[DATA EXTRACT]
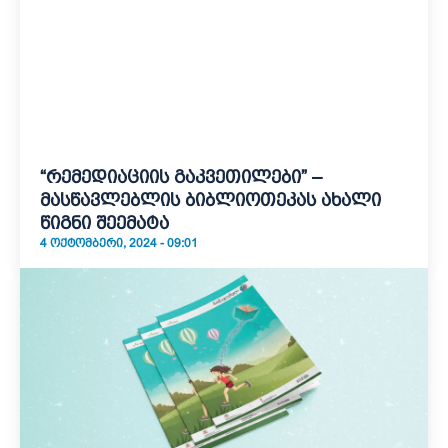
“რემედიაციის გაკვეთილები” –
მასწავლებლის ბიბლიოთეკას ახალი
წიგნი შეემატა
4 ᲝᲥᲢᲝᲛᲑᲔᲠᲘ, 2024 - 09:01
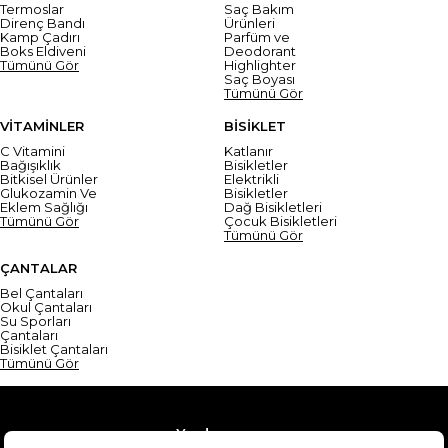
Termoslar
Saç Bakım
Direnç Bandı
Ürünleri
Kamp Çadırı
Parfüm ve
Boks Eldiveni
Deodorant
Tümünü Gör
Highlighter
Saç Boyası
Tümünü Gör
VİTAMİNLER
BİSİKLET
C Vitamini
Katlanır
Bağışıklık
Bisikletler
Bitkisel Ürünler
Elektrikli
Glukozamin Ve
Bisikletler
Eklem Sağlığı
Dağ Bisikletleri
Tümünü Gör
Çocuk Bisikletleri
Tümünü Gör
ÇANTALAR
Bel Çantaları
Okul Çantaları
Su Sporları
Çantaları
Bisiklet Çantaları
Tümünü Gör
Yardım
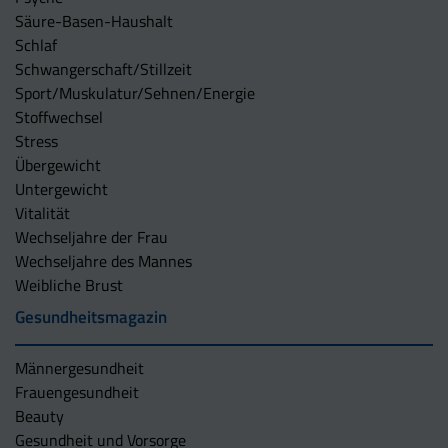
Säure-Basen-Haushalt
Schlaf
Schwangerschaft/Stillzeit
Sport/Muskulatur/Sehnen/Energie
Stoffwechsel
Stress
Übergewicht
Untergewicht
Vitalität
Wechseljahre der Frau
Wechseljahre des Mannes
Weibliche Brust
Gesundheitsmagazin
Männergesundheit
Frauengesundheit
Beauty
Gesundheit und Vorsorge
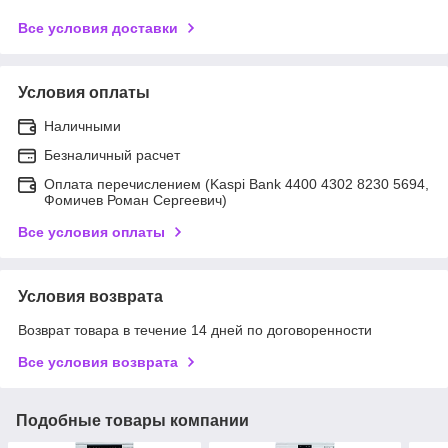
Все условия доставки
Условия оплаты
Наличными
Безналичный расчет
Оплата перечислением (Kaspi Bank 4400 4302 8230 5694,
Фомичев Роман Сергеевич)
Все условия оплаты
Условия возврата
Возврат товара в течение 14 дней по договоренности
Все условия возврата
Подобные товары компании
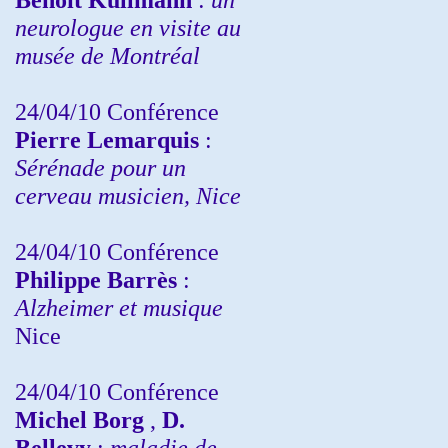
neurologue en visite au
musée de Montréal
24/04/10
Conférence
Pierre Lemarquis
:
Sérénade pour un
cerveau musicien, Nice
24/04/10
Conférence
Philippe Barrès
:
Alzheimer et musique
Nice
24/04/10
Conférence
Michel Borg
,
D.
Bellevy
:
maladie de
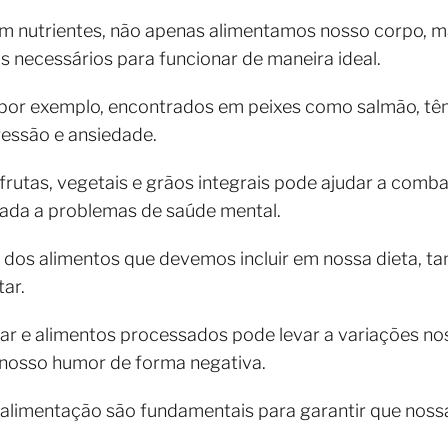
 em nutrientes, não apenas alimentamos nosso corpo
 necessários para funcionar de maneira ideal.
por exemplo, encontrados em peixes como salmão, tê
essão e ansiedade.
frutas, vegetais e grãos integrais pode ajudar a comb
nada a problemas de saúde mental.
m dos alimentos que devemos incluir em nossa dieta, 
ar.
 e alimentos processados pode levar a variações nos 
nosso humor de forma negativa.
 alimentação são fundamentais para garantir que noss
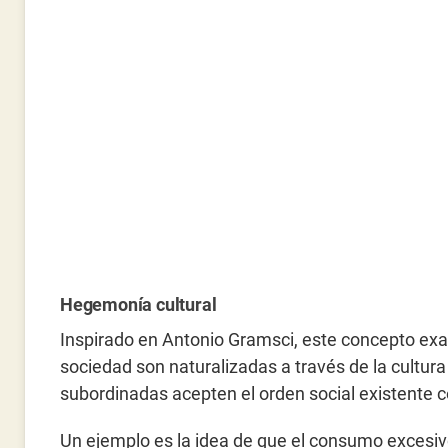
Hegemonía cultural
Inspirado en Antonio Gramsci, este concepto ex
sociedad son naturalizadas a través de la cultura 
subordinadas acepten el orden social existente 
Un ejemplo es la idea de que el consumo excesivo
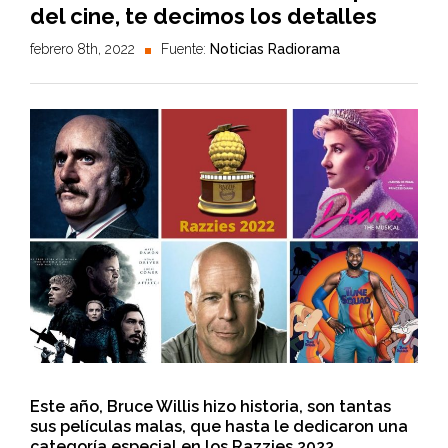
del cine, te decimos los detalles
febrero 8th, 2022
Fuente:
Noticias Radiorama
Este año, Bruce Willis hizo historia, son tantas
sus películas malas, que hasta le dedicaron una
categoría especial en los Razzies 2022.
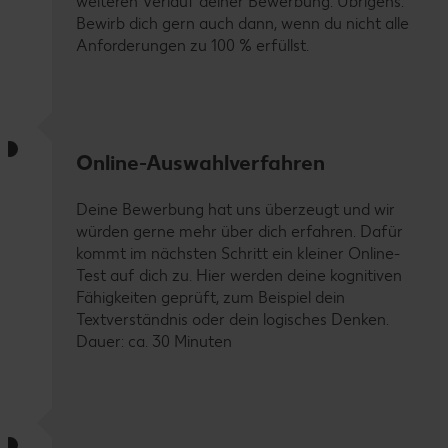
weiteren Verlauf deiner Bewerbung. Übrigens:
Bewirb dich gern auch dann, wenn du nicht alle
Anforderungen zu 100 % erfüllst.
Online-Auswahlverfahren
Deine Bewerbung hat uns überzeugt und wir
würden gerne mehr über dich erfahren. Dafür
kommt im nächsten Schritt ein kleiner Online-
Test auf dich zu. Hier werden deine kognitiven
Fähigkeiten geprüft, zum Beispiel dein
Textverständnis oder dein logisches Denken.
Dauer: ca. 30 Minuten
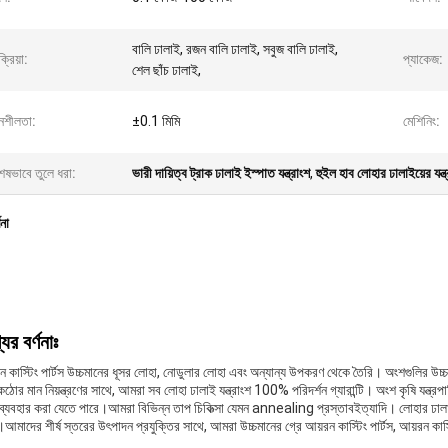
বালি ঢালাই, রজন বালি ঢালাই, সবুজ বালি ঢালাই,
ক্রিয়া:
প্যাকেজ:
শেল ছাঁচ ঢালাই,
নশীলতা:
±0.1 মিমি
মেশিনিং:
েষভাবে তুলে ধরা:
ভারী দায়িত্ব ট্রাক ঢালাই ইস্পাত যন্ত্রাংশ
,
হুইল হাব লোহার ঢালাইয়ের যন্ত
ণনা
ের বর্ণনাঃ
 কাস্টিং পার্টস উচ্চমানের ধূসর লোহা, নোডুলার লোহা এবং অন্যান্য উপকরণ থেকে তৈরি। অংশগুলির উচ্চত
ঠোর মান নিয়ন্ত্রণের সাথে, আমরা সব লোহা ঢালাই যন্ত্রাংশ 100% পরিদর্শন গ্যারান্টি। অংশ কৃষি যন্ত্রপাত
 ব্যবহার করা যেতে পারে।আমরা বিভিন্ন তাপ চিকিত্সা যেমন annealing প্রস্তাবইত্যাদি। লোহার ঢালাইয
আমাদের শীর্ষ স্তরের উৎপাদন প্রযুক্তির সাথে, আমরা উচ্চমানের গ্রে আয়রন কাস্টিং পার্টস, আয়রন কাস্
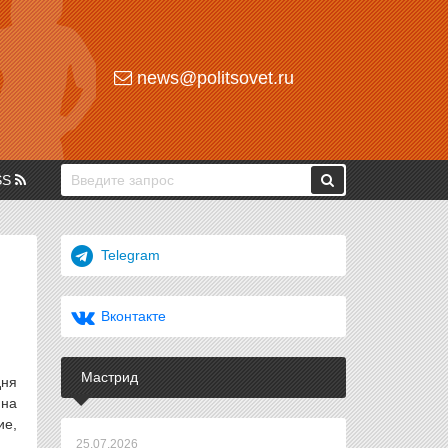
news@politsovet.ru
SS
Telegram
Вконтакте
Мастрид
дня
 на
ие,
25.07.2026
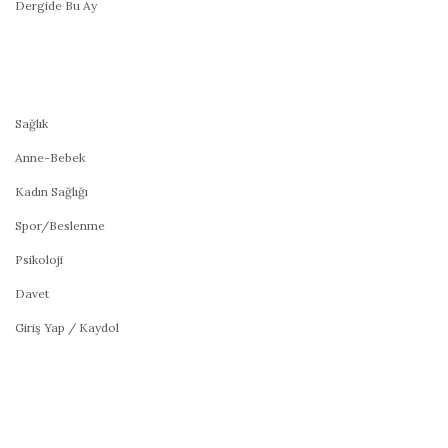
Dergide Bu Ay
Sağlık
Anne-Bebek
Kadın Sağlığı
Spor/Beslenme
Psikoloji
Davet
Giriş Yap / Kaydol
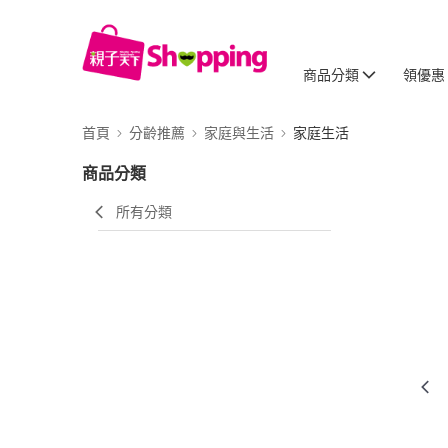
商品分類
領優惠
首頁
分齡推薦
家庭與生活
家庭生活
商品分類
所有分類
[/DATA EXTRACT]
[DATA EXTRACT]
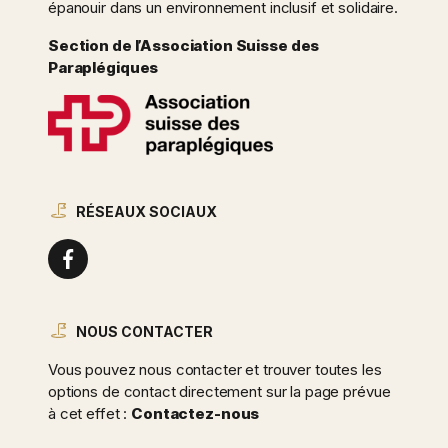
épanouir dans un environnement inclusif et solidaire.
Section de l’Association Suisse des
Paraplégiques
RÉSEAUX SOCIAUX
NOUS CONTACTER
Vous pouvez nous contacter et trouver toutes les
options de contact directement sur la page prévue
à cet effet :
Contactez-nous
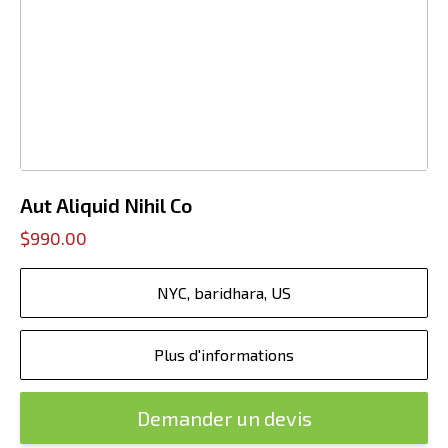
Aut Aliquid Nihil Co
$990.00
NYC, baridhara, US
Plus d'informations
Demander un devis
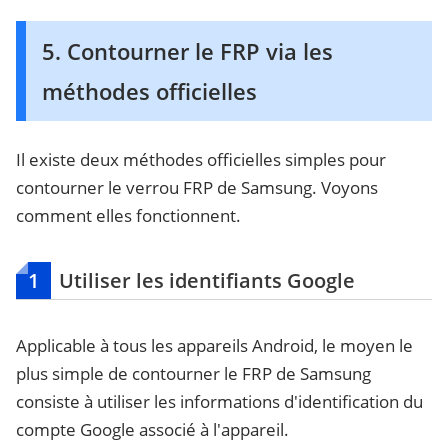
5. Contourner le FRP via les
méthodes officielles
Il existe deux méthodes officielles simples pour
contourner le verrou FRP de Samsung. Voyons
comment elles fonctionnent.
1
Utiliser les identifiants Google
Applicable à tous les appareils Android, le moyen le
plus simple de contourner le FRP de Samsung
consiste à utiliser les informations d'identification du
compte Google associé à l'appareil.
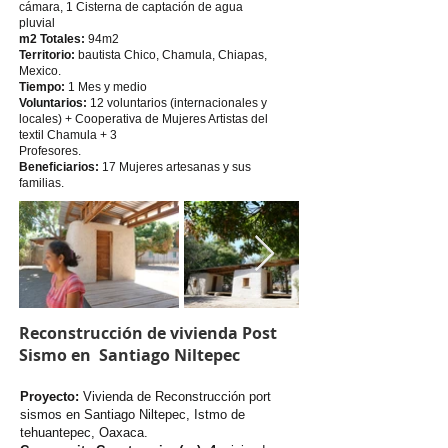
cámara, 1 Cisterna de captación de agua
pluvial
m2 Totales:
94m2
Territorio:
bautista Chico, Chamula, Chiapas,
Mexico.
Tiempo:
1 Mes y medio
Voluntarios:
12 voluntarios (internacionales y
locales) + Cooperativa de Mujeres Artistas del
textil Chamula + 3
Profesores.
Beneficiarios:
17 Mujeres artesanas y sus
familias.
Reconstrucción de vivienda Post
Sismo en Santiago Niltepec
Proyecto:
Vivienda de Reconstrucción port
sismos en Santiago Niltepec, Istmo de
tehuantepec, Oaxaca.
[/DATA EXTRACT]
[DATA EXTRACT]
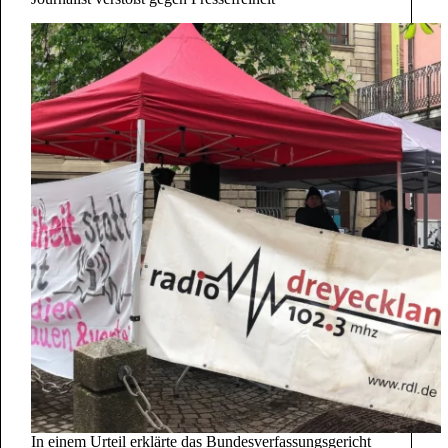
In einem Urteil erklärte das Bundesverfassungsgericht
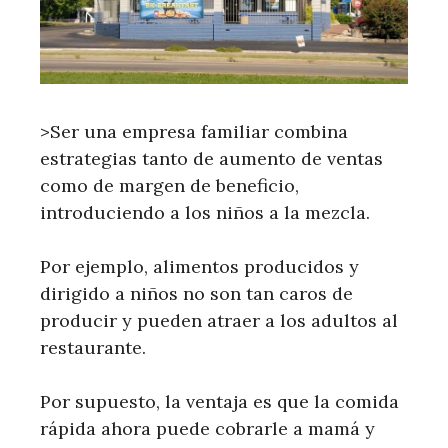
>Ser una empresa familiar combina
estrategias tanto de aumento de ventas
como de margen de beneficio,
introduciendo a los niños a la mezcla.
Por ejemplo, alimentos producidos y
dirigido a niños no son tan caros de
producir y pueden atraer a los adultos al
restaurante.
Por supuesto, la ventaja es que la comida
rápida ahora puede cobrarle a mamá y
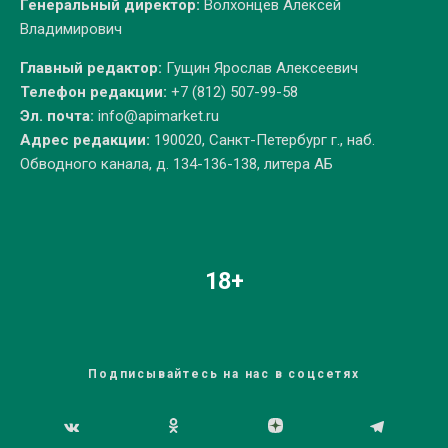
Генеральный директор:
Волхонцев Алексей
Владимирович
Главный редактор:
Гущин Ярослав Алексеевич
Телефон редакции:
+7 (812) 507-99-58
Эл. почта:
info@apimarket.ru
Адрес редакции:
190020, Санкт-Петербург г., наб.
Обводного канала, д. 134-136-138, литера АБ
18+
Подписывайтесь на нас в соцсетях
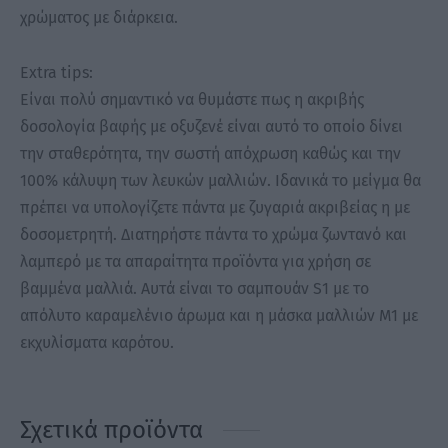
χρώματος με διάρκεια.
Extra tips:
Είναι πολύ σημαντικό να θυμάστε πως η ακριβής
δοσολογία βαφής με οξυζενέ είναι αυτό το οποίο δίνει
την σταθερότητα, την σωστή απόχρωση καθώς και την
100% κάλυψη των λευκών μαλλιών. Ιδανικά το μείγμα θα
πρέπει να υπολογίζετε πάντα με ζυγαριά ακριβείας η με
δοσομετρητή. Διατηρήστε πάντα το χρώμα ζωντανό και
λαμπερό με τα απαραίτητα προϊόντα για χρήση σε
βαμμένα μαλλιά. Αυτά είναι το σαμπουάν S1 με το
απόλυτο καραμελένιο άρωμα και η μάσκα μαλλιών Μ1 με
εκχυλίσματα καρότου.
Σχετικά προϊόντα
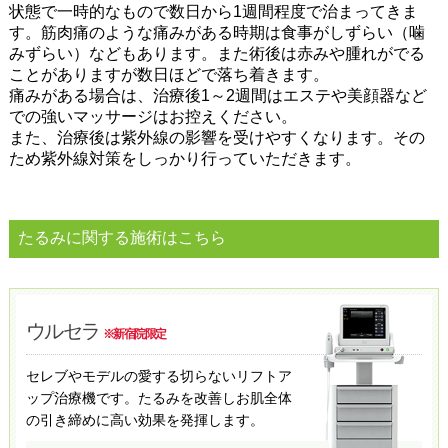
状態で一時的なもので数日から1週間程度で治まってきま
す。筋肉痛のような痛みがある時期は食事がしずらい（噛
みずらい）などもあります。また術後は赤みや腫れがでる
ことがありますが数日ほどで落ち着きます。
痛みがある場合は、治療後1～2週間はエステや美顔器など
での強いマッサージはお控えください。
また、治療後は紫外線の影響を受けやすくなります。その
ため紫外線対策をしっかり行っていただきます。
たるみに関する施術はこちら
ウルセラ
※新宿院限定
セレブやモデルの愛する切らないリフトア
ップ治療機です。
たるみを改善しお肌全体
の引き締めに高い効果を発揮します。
[/DATA EXTRACT]
Search the data for the word "Wechseljahre" and copy each line where it appears.

Wechseljahre der Frau
Wechseljahre des Mannes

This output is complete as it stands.